LEO HORN-PHATHANOTHAI: To an earlier profile, exactly. The reason this is an important point to emphasize is because a lot of countries and a lot of commentators are looking at the China model as validation of certain regimes which may be authoritarian. I think the China model is used as validation of a model of growth which is basically economic liberty, economic freedom, plus political repression. I think that is a very dangerous mischaracterization.

I think the key thing is the social contract. In China there is a very unique social contract, where there is primacy given to the concept of social order versus individual freedom.

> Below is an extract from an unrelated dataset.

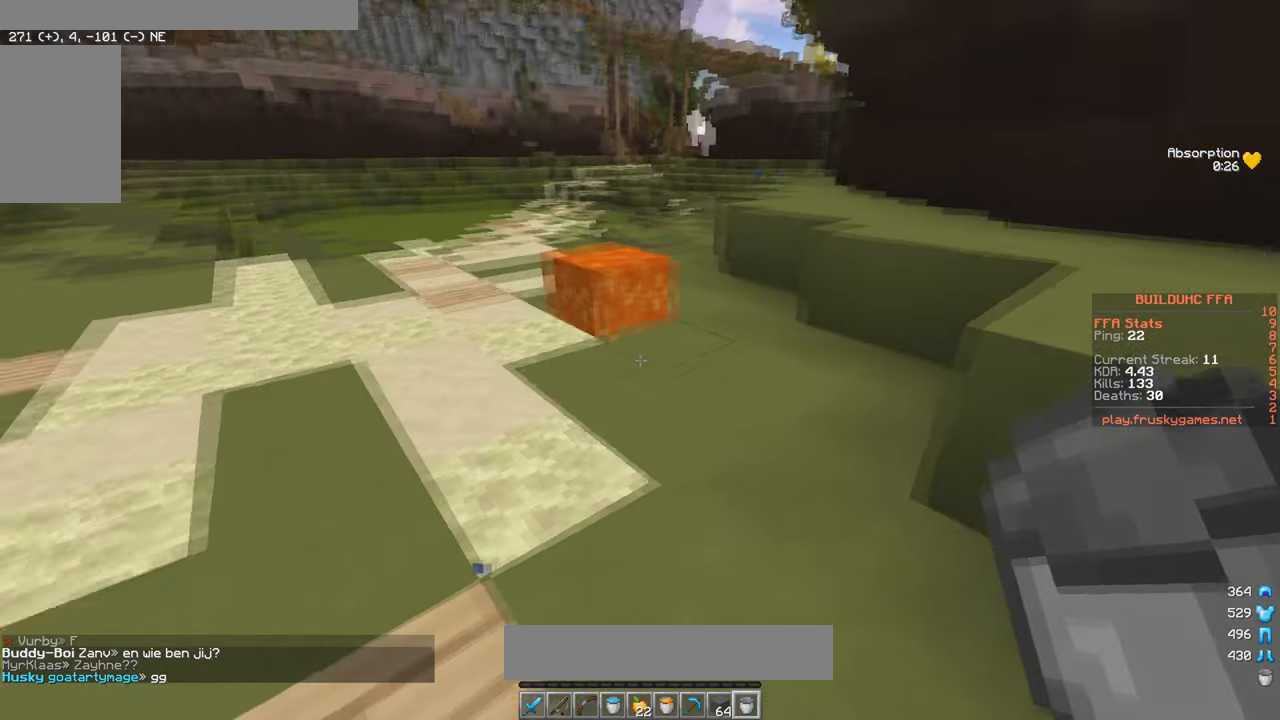
{"keys": [], "mouse": [], "events": [[117, "a", "up"], [134, "mouse_right", "down"], [200, "w", "up"], [217, "mouse_right", "up"]]}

The basic social contract in China is very different from what I see, for example, in most of Africa.

DEVIN STEWART: Do you relate this to the Confucian tradition in China?

LEO HORN-PHATHANOTHAI: The Confucian tradition is a very important part of that.

The second thing is that size is a lure in itself in the Chinese case.

DEVIN STEWART:
The size of the country.

LEO HORN-PHATHANOTHAI: The size of the country. The fact that you have a massive latent pool of cheap labor, on the one hand, and on the other hand, you have a market of over 1 billion—all of these things make China an inherently attractive destination for international capital.

DEVIN STEWART: So they have leverage in terms of capital.

LEO HORN-PHATHANOTHAI: Exactly.

DEVIN STEWART: So they can call the shots and get away with it.

LEO HORN-PHATHANOTHAI: Yes.

DEVIN STEWART:
What you're basically saying is, in a sense, China is unique. I think we all agree on that. I think all countries are unique. But let me ask you a somewhat playful question, going back to this idea of China reverting back to its grand place in international affairs. You hear this a lot. It is perceived to be the case that the Chinese and a lot of people in Asia see it as almost like an equilibrium. The equilibrium of international affairs is that China is a big player. That's the way it has been for more than 1,000 years. If you average it out, the past couple hundred years or so have been an anomaly.

I have a problem with that. I don't think that a country is preordained or mandated to have a place in history. We have seen many empires rise and fall, great empires, and countries have completely disappeared throughout history.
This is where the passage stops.